In fact, on the very day that the administration’s initial account of the Comey firing was blowing apart, the Trump regime had just created a “voter fraud investigation commission” to put in place voter suppression on a nationwide scale. The Orwellian-titled “Presidential Commission on Election Integrity” is to be chaired by vice-president Pence with vice-chair Kansas Secretary of State Kris Kobach. Its purpose is to confirm Trump’s fantasy that “millions” of ineligible and dead people voted for Hillary Clinton.It can be safely assumed that it will not investigate the removal of 200,000 people from Wisconsin’s voter rolls – disproportionately Black and Democratic voters – nine times the amount of Trump’s critically important 2016 victory there.
The Voting Rights Act is rapidly becoming a dead letter in big parts of the United States, and not only the deep South.
Swirling Scandals
The real issue in the swirling scandals around the White House isn’t James Comey, one way or the other. It’s the future of a presidency that gives cesspools a bad name.
NBC news anchor Lester Holt missed the point in his highly acclaimed May 11 interview when he let Trump get away with saying he has “no businesses or property in Russia.” The question is not about business “in Russia” but Trump’s business and financial relations with Russian organized crime and politically connected figures in his businesses around the world including in the USA.

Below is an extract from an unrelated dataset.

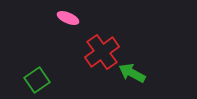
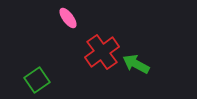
pink ellipse: rotated 30 degrees clockwise
green arrow: moved 4 px right, 9 px up
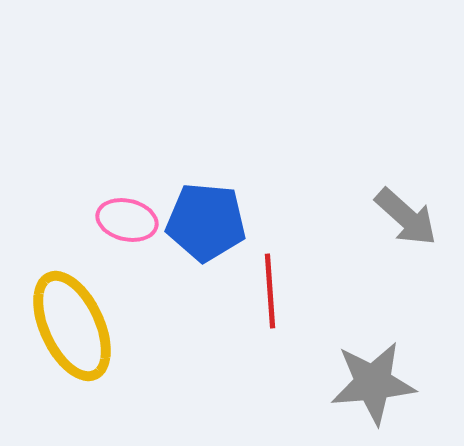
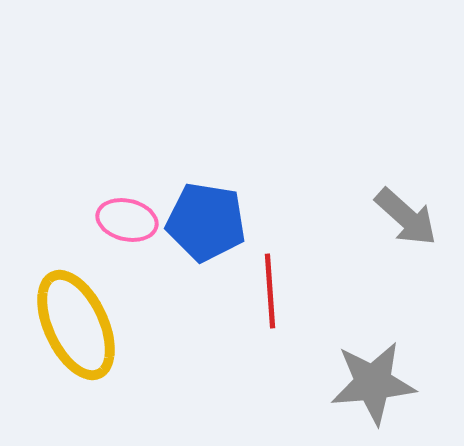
blue pentagon: rotated 4 degrees clockwise
yellow ellipse: moved 4 px right, 1 px up
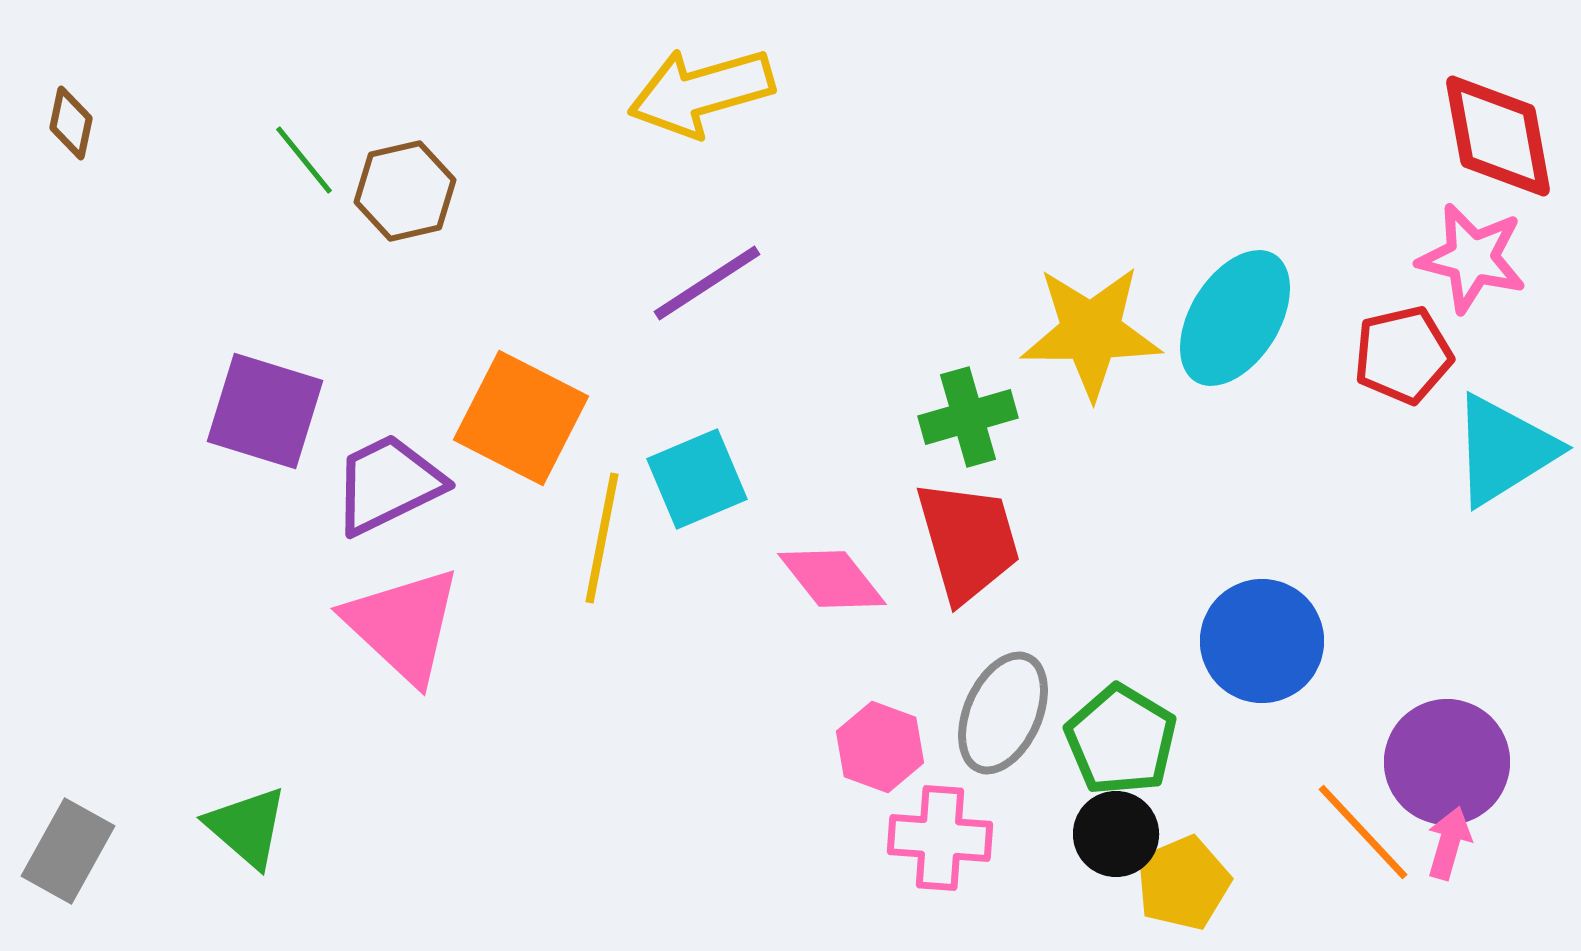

These entanglements are detailed by reporter Steven Rosenfeld in an Alternet article worth reading in detail. “Meanwhile, domestically,” Rosenfeld suggests, “Trump seems to be copying what unfolded in Russia after the Soviet Union broke up and several dozen oligarchs and mobsters emerged with control of the country’s mineral wealth…including the possibility that some of Trump’s private investors from Russia could end up with stakes in newly freed-up U.S. mineral assets [on federal land].”
Let’s be clear: The Republican leadership knows, as well as the rest of us, who and what Donald Trump is. The question will be whether and when he is no longer useful to pushing through their kleptocratic and socially medieval agenda. For now they still need him, and he’s an asset to their voting base who believe the myth that Trump will solve the disastrous social crisis and disintegration of small-town and rural America.
For the moment, only a few Republican senators are breaking ranks. My guess is that when that dam breaks it will happen basically all at once – maybe if it becomes clear that Trump is dragging them down in the 2018 midterm — or sooner, or later, depending on all kinds of unpredictable events (e.g. a big financial downturn).
If it becomes necessary to dump Trump, there are many ways to do it – impeachment isn’t necessary. It’s not a news flash that this man is a crook, a swindler and the head of a corrupt family enterprise. That subjects him to blackmail, not only by Russia but by the U.S. system itself, if and when that option becomes important for the ruling class.
David Finkel is a member of Solidarity and an editor of Against the Current.